Spanner migration tool (formerly known as HarbourBridge) is a stand-alone open source tool for Cloud Spanner evaluation
and migration. We now support loading data from CSVs. This assumes a Spanner
database with schema already exists and Spanner migration tool loads the data for you.
It first reads the schema in the database specified by your target profile
to understand how to convert the data to relevant types. If using PG Spanner,
you should specify the dialect in the target-profile explicitly.
For CSVs, you need to run Spanner migration tool in data mode only
Example CSV Usage
You can load CSVs to Spanner in 2 ways.
- Without manifest input:
Before running, make sure each table's csv is present in the current working
directory named
[table_name].csv
where table_name is the same as the Spanner
table name.
Spanner migration tool will migrate table_name.csv
to a Spanner table named
table_name
in the database specified via the target profile.

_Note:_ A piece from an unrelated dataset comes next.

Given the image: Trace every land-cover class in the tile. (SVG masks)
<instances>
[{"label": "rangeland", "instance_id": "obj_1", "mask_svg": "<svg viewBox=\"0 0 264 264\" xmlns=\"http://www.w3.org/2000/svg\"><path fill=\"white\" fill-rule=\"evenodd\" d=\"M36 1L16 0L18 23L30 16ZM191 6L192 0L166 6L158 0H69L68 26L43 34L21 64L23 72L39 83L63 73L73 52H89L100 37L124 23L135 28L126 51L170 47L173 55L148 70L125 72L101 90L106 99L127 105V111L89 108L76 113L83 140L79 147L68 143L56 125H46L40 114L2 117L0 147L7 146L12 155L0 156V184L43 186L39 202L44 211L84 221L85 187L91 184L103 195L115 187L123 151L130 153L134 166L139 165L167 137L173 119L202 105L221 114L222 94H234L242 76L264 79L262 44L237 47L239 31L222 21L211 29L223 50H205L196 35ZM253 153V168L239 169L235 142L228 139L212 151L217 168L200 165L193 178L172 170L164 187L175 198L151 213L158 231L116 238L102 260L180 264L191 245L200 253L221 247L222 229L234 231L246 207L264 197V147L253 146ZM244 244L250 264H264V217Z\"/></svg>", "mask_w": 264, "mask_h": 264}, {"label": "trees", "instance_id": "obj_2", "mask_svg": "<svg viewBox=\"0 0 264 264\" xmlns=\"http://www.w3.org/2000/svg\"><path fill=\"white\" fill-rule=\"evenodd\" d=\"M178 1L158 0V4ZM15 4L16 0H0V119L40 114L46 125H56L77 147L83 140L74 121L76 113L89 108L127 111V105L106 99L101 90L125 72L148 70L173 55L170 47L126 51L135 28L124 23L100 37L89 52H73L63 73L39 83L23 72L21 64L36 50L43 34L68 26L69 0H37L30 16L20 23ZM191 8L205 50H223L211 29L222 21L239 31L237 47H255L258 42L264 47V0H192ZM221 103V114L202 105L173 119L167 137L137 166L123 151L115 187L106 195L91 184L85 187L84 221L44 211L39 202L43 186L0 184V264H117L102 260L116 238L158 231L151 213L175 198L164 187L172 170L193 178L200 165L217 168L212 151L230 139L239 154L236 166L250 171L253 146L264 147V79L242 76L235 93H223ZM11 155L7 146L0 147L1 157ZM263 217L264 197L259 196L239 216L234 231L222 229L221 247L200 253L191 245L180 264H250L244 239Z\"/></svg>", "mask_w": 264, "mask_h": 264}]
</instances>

spanner-migration-tool data -source=csv -target-profile="instance=my-instance,dbName=my-db,dialect=postgresql"
- Providing a manifest input:
You can optionally provide a manifest file if you have csv files in different
locations (local system as well as Google Cloud Storage). You can also provide
multiple csv file paths for a single table using the manifest.
spanner-migration-tool data -source=csv -source-profile="manifest=path/to/manifest/file" -target-profile="instance=my-instance,dbName=my-db"
Manifest File
The manifest file should be a list of JSONs containing each table's
csv file locations. Each item should contain the fields:
"table_name"
: The name of the table, identical to the corresponding table
name in your Spanner schema.
"file_patterns"
: A list of the CSV file paths (local and GCS) that contain
data for that table. Note that it is a list, so multiple CSV files are accepted
per table.
Sample manifest:
[
{
"table_name": "Albums",
"file_patterns": [
"/Users/username/Desktop/Albums.csv"
]
},
{
"table_name": "Singers",
"file_patterns": [
"/Users/username/Desktop/tmp/Singers_1.csv",
"gs://bucket-name/Singers_2.csv",
"/Users/username/Downloads/other/Singers_3.csv"
]
}
]
CAVEATS:
- File patterns do not accept regular expressions. Provide the path inside
double quotes.
- Spanner migration tool checks the first row and matches it with the spanner columns
to check if the first row is a permutation of the Spanner table's column names.
If a match is not found, then Spanner migration tool assumes the order of data in csv
is same as the corresponding Spanner table's column.
- You can optionally provide a custom ordering by providing the column names in
the first row.
- Remove trailing spaces, tabs between delimiters and data.
- Array data has to be enclosed within
[]
or {}
.
- Default delimiter is
,
but can be specified via the delimiter flag in source
profile.
- Null values are represented by
''
by default. This can be specified via the
nullStr
flag in source profile.
For example, if you want to use |
as the delimiter and NULL
as the null value,
you can use
spanner-migration-tool data -source=csv -source-profile="delimiter=|,nullStr=NULL" -target-profile="instance=my-instance,dbName=my-db"
Sample CSV:
You can just provide the data in the file
true,helloworld,10
or provide col names in a custom order
int_col,bool_col,string_col
10,true,helloworld
Example data types:
bool_col,byte_col,date_col,float_col,int_col,numeric_col,string_col,timestamp_col,json_col
true,bytevalue,2020-12-09,15.13,100,39.94,Helloworld,2019-10-29 05:30:00,"{""key1"": ""value1"", ""key2"": ""value2""}"
Example array data:
string_col,int_col,array_col
abc,10,"[1,2,3]"
xyz,11,"{1,2,3}"
Since the delimiter is also ,
, the array has to be enclosed within ""
to make it unambiguous. You can choose a different delimiter for the columns
to avoid this (like |
). The array data however should only be separated by ,
.
An alternate approach would be using it like abc|10|[1,2,3]
.
As for enclosing the array data with []
or {}
, you can use either.
CSV Data Type Considerations:
- The only supported date format right now is RFC3339 full-date format.
- The only supported timestamp format right now is ISO 8601.
- The format to escape the quotes in json is adding an additional
"
in front
of the double quote. \
does not work. Also enclose the whole data inside "".
Some modification might be required since most databases do not export CSVs with escaping quotes like mentioned.